本发明公开了一种低重稀土高性能烧结钕铁硼磁体及其制备方法,其制备方法包括以下步骤:制粉、粉末的改性、混粉、成型、烧结及热处理。采用磁控溅射技术在微米级的钕铁硼粉末表面依次沉积重稀土和低熔点金属,可以有效避免合金熔炼时添加的重稀土引起的剩磁和磁能积降低问题,提高重稀土的利用率。沉积的低熔点金属有助于磁体的烧结致密化,且沉积的低熔点金属可提高磁体晶界相的耐腐蚀性能。通过在改性后的微米级钕铁硼粉末中添加一定量的镍基纳米线,可以提高磁体的抗弯强度和断裂韧性,增强烧结钕铁硼磁体的力学稳定性。本发明在获得更高磁性能的基础上,显著提高了磁体的耐腐蚀性能和力学性能。

Description

一种低重稀土高性能烧结钕铁硼磁体及其制备方法
技术领域
本发明涉及稀土永磁材料领域,具体涉及一种低重稀土高性能烧结钕铁硼磁体及其制备方法。
背景技术
烧结钕铁硼磁体以其优异的磁性能(高剩磁、高矫顽力、高磁能积)被称为当代“磁王”,广泛应用于汽车工业、风力发电、仪器仪表、医疗器械、新能源以及航空航天等诸多领域。烧结钕铁硼磁体具有明显的多相结构,其中Nd2Fe14B主相是磁性的最主要来源,而晶界富稀土相(即富钕相)主要分布在主相晶粒周围,起到助熔烧结以及使磁体致密化的作用,同时可以有效起到去磁交换耦合作用。目前,烧结钕铁硼磁体的剩磁和最大磁能积均已达到其理论值的90%以上,而矫顽力与其理论值相差甚远,具有很大的提升空间。因此,在材料设计时普遍采用重稀土元素Dy或Tb部分取代Nd,以期获得更高的磁晶各向异性场。但是Dy、Tb与Fe属于反铁磁性耦合,添加Dy或Tb在提高磁体矫顽力的同时,磁体的剩磁和磁能积也出现不同程度的降低。此外,重稀土元素Dy、Tb的资源储量非常有限,价格昂贵,所以Dy或Tb的大量开采使用不符合资源节约型、可持续发展的战略规划。因此,降低重稀土的使用量,开发低重稀土高矫顽力烧结钕铁硼磁体已成为该领域的研究热点之一。

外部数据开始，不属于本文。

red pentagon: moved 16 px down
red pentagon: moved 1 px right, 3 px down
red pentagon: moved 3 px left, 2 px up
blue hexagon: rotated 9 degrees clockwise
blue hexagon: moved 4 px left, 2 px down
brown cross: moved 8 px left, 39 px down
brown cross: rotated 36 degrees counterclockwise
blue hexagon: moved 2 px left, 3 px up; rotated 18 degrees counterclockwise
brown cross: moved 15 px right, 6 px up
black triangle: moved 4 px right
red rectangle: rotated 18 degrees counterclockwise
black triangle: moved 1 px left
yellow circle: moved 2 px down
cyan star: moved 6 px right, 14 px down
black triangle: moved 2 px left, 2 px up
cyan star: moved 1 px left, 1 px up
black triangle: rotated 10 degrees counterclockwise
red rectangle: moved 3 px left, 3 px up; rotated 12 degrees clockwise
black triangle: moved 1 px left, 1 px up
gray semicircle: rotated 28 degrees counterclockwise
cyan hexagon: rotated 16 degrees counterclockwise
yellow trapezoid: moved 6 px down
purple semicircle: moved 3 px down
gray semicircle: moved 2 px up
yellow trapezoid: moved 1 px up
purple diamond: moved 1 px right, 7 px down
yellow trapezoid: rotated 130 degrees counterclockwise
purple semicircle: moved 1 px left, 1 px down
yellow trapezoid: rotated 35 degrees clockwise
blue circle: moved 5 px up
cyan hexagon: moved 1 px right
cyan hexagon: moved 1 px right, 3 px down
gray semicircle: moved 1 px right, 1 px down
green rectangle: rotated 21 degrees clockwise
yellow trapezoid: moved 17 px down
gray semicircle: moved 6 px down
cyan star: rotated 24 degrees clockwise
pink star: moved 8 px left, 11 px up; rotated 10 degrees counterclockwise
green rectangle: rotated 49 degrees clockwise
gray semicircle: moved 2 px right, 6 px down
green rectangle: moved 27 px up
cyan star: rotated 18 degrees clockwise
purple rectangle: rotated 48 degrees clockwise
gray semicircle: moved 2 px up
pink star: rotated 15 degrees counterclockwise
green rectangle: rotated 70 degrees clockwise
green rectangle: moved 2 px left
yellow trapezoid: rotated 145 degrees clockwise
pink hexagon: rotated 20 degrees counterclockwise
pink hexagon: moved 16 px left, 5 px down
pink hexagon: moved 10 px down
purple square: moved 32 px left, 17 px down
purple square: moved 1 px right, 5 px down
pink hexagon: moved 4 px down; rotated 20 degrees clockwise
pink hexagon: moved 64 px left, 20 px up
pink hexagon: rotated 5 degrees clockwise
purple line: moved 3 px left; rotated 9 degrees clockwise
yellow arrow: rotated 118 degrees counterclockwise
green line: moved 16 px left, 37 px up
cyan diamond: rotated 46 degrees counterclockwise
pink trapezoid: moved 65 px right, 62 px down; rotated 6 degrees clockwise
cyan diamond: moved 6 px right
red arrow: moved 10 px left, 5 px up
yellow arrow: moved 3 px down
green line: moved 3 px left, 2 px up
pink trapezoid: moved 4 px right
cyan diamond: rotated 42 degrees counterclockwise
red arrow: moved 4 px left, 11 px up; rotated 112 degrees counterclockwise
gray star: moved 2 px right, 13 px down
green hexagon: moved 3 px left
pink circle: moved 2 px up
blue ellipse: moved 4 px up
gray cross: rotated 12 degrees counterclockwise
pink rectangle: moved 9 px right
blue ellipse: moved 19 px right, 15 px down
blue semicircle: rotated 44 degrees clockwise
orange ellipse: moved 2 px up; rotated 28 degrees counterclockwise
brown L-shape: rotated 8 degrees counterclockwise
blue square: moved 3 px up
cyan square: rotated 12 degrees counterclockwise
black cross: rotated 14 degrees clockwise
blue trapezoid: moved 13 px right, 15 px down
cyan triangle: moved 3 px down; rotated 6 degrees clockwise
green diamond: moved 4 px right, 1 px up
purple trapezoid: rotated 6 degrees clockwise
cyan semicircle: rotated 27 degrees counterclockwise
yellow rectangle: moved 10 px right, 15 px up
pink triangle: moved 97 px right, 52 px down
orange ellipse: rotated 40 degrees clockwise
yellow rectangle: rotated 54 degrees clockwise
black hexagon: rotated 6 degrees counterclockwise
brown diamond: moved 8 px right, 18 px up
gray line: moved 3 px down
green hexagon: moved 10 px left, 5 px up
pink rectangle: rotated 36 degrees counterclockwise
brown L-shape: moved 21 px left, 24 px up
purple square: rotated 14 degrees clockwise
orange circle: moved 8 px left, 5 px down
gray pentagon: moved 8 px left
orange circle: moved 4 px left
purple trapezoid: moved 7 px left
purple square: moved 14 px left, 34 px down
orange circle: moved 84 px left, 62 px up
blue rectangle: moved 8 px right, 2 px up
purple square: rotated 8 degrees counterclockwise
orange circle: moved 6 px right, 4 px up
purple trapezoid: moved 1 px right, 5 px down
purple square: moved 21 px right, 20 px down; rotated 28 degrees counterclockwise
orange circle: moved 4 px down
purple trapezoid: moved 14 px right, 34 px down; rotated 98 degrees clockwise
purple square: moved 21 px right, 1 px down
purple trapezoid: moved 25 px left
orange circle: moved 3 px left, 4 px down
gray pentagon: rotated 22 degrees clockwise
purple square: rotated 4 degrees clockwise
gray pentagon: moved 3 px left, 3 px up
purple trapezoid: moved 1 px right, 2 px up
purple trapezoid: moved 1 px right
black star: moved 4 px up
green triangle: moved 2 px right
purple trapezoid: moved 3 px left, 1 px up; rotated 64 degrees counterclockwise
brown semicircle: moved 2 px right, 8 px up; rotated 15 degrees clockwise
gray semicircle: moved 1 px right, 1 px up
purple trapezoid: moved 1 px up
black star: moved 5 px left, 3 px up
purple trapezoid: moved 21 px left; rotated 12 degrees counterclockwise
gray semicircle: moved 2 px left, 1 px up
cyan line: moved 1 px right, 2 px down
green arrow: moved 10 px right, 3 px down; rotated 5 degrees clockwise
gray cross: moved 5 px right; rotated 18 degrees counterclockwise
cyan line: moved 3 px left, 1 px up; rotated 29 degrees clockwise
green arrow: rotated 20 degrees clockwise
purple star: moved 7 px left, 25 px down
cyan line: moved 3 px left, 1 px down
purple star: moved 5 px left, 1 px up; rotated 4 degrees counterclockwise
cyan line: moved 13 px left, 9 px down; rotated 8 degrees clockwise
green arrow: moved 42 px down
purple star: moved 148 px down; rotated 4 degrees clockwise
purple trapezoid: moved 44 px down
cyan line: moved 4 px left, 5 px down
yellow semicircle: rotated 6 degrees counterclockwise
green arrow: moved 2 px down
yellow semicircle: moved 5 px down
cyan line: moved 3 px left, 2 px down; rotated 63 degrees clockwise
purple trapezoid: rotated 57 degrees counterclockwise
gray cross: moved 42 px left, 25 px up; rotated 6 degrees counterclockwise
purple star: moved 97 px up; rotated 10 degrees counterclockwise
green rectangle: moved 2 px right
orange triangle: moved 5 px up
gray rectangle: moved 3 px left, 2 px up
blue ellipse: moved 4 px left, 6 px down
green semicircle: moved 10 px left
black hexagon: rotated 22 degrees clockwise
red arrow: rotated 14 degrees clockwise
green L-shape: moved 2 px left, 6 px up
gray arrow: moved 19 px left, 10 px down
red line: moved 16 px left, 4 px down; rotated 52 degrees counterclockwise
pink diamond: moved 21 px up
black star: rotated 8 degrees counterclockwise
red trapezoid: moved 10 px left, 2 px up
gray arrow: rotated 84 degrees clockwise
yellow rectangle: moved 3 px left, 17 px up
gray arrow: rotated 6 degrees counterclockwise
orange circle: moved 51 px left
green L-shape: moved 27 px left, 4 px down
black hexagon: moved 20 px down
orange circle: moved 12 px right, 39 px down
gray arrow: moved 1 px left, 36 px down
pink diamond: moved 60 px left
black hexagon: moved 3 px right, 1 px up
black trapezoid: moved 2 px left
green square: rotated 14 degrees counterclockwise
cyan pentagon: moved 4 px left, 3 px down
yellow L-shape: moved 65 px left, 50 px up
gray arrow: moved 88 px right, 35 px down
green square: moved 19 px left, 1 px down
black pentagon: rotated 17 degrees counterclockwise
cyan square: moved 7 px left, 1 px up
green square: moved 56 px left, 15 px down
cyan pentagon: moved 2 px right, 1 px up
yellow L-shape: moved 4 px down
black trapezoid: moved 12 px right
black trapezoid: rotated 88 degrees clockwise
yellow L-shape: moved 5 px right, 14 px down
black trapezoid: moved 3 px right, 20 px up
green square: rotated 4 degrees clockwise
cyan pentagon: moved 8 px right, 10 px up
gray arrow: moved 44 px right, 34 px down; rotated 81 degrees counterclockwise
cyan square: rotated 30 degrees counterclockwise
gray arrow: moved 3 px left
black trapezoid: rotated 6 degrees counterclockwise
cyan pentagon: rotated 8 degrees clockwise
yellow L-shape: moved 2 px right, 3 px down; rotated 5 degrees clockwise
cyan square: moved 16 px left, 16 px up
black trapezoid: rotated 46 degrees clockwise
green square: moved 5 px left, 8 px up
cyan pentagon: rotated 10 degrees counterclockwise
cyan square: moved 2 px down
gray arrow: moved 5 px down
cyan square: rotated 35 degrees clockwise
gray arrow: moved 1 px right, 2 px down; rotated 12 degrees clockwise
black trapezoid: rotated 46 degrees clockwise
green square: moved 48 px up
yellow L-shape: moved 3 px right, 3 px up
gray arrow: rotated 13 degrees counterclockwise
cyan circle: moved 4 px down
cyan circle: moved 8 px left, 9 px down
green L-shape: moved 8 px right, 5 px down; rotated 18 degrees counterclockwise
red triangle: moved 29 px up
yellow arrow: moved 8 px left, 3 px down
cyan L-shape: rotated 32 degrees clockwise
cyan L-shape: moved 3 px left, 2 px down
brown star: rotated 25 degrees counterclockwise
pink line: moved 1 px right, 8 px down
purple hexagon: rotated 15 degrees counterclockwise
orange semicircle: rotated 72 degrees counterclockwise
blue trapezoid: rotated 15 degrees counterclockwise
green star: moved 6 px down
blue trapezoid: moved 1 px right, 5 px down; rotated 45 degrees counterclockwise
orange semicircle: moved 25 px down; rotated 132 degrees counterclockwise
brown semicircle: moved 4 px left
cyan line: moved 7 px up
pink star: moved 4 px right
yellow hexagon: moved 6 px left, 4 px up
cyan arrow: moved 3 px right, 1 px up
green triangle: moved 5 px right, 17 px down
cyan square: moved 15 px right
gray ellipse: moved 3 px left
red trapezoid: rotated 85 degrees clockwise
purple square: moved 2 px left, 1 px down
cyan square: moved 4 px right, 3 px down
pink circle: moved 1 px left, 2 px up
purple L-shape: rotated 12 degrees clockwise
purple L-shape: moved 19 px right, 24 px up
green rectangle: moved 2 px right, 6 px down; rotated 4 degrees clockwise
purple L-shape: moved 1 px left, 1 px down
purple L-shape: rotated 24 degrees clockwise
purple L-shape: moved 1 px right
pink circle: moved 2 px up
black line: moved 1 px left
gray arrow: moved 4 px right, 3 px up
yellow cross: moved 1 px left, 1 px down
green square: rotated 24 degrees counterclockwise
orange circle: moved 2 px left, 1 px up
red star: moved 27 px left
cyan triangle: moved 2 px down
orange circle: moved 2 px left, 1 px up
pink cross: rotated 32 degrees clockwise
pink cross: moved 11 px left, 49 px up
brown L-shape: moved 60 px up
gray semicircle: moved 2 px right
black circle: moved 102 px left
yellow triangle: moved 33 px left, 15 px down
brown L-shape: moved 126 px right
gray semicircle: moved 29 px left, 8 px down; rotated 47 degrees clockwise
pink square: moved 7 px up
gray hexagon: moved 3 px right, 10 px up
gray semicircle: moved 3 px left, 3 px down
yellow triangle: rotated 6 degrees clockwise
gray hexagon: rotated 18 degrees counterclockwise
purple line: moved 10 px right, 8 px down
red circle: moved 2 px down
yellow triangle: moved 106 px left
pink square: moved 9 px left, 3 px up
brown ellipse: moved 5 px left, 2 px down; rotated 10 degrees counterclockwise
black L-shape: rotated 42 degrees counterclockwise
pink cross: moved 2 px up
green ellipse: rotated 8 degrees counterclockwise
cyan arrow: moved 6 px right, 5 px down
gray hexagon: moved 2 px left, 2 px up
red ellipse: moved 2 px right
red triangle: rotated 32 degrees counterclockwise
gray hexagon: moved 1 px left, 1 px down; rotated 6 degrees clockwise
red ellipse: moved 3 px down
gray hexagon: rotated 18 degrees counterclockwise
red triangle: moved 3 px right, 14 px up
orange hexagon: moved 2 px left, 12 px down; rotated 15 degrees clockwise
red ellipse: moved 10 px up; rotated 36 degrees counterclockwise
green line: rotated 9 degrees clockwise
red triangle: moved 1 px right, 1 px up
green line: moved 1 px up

当前,人们主要采用晶界调控方式降低重稀土元素Dy或Tb在主相晶粒中的含量,使其主要分布于晶粒表层及晶界相处,在主相晶粒表层形成更高的各向异性场,提高磁体的矫顽力。另外,烧结钕铁硼磁体的耐腐蚀性能极差,其力学性能也较差。其中晶界相的电化学活性最高,在腐蚀性介质中易优先发生腐蚀,降低了磁体的化学稳定性。烧结钕铁硼磁体属于脆性材料,主相晶粒和晶界相的力学性能相差较大,在外力作用下易形成沿晶断裂,直接影响到磁体的力学稳定性。因此,在获得高矫顽力磁体的同时,提高磁体的耐腐蚀性能和力学性能具有重要意义。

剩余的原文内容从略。